You mentioned in our email conversation that “being single is the definition of seizing the day.” How are you making the most of your life while you’re unattached?
When you’re single, you can do anything you want to do. You want to take that trip? Take it! You want to sing at the top of your lungs until 2am? Sing, man! You want to dance around in your underwear eating cocoa puffs? Dance away! You got a job promotion that will take you to a new city you’ve always wanted to live in? Guess what? The number of other people you have to consult with on that one is ZERO. There is no one around to judge you for any of these things or tell you not to do them. Literally. ZERO. Do whatever you want to do. (But also, do you really want someone who prefers you don’t dance around in your underwear eating cocoa puffs?)

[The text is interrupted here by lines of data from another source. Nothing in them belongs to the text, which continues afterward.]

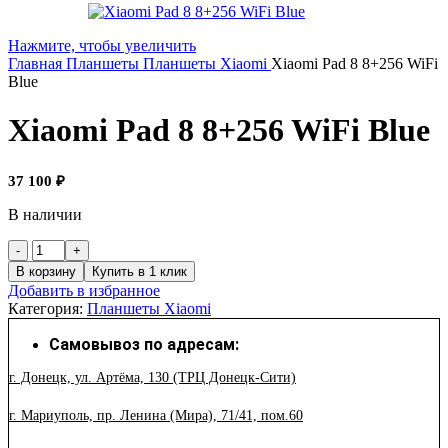
Нажмите, чтобы увеличить
Главная
Планшеты
Планшеты Xiaomi
Xiaomi Pad 8 8+256 WiFi
Blue
Xiaomi Pad 8 8+256 WiFi Blue
37 100
₽
В наличии
Количество
товара
В корзину
Купить в 1 клик
Xiaomi
Добавить в избранное
Pad
Категория:
Планшеты Xiaomi
8
8+256
Самовывоз по адресам:
WiFi
Blue
г. Донецк, ул. Артёма, 130 (ТРЦ Донецк-Сити)
г. Мариуполь, пр. Ленина (Мира), 71/41, пом.60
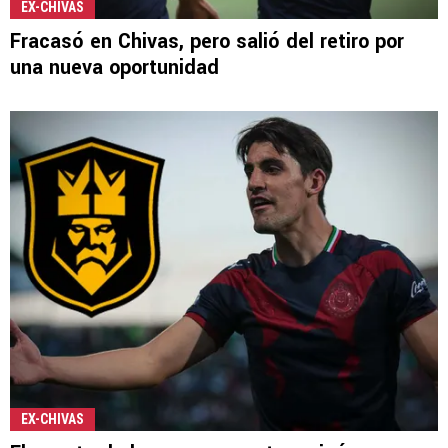
EX-CHIVAS
Fracasó en Chivas, pero salió del retiro por
una nueva oportunidad
EX-CHIVAS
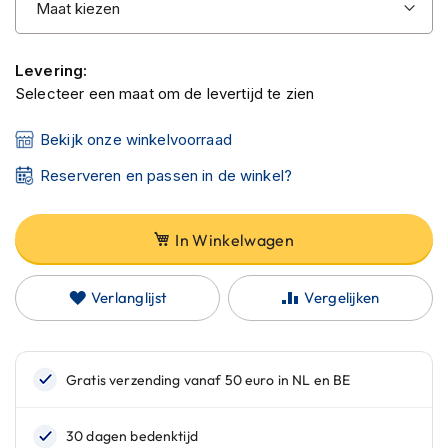
C
a
r
b
Levering:
o
Selecteer een maat om de levertijd te zien
n
h
e
Bekijk onze winkelvoorraad
l
Reserveren en passen in de winkel?
m
e
n
In Winkelwagen
E
n
d
Verlanglijst
Vergelijken
u
r
o
h
e
l
m
e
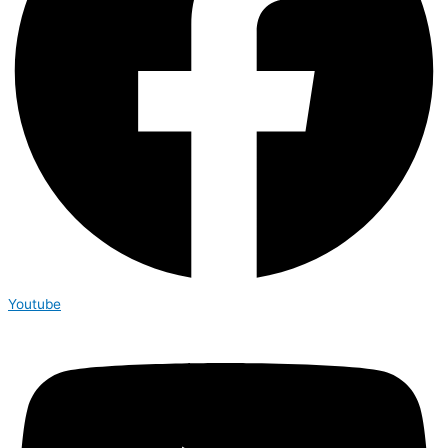
Youtube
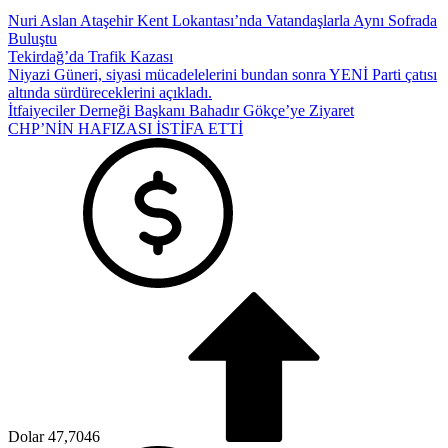
Nuri Aslan Ataşehir Kent Lokantası’nda Vatandaşlarla Aynı Sofrada
Buluştu
Tekirdağ’da Trafik Kazası
Niyazi Güneri, siyasi mücadelelerini bundan sonra YENİ Parti çatısı
altında sürdüreceklerini açıkladı.
İtfaiyeciler Derneği Başkanı Bahadır Gökçe’ye Ziyaret
CHP’NİN HAFIZASI İSTİFA ETTİ
Dolar
47,7046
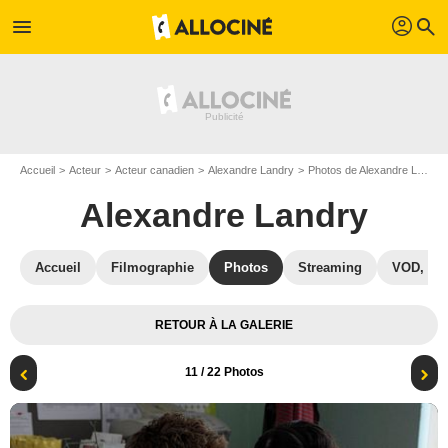
profil
menu
search
Accueil
Acteur
Acteur canadien
Alexandre Landry
Photos de Alexandre Landry
Alexandre Landry
Accueil
Filmographie
Photos
Streaming
VOD, DV
RETOUR À LA GALERIE
11
/ 22 Photos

I think this is lost on so many people, and I get it. I’m an introvert—putting myself out there takes a lot of energy and courage. But, hello, why am I letting the lack of a partner dictate my fun? If there’s anything I wish I could imprint onto people’s brains, it’s this: Seize the day while the day belongs only to you.
What is your favorite solo activity? Why is time alone important to you?
Solo travel in general has been a great exercise in pushing my limits. Again, traveling solo did not come easy, and for many years I really wasn’t that good at it. But just like with the previous question, solo travel means not adhering to anyone else’s schedule or interests—you do only the things you want to do when you want to do them.
For a simpler and more boring answer: I really love going for walks. Like I said, I’m introverted, and honestly I can never have enough time to myself. Of course I need social interaction and I cherish my friendships to the core, but having time to myself to gather my thoughts–all the while enjoying some fresh air–is critical to my well-being. Heeding the advice of others has its place, but our guts tell us what we need to do. My gut speaks best in silence.
What is your funniest story from singlehood so far?
Ha! I don’t think there is one particular story, just the heads all turning my way when a guy comes up to a table I’m sitting at with my friends and asks if any of us are single. (Also, guys: The way to woo a lady is not by asking the general girl group if anyone is single. I mean, I get it, you want to cut to the chase, but…don’t.)
In your opinion, what is the biggest thing people get wrong about singleness? What do you want to communicate to those who think being single is an inherently negative thing?
I suppose people think that singles don’t want to be single. I may be wrong about that, but I do think society greatly influences people’s perceptions about singleness. Women especially seem to have this invisible label on their foreheads, as if all single women are lonesome without a man. In my experience, relationships have actually not made me feel less alone. The quality of the relationship is leaps and bounds more important than the label of single or taken. They aren’t even comparable. This is something my young twenties taught me.
I am incredibly happy having a life that is completely my own, knowing that if and when the right man does come along, it will be because we complement each other–not because we believe being single is bad. This idea reflects more on the judge than the judged; if you have the idea that being single is negative, you have to ask yourself why you think that way and what that might mean for you.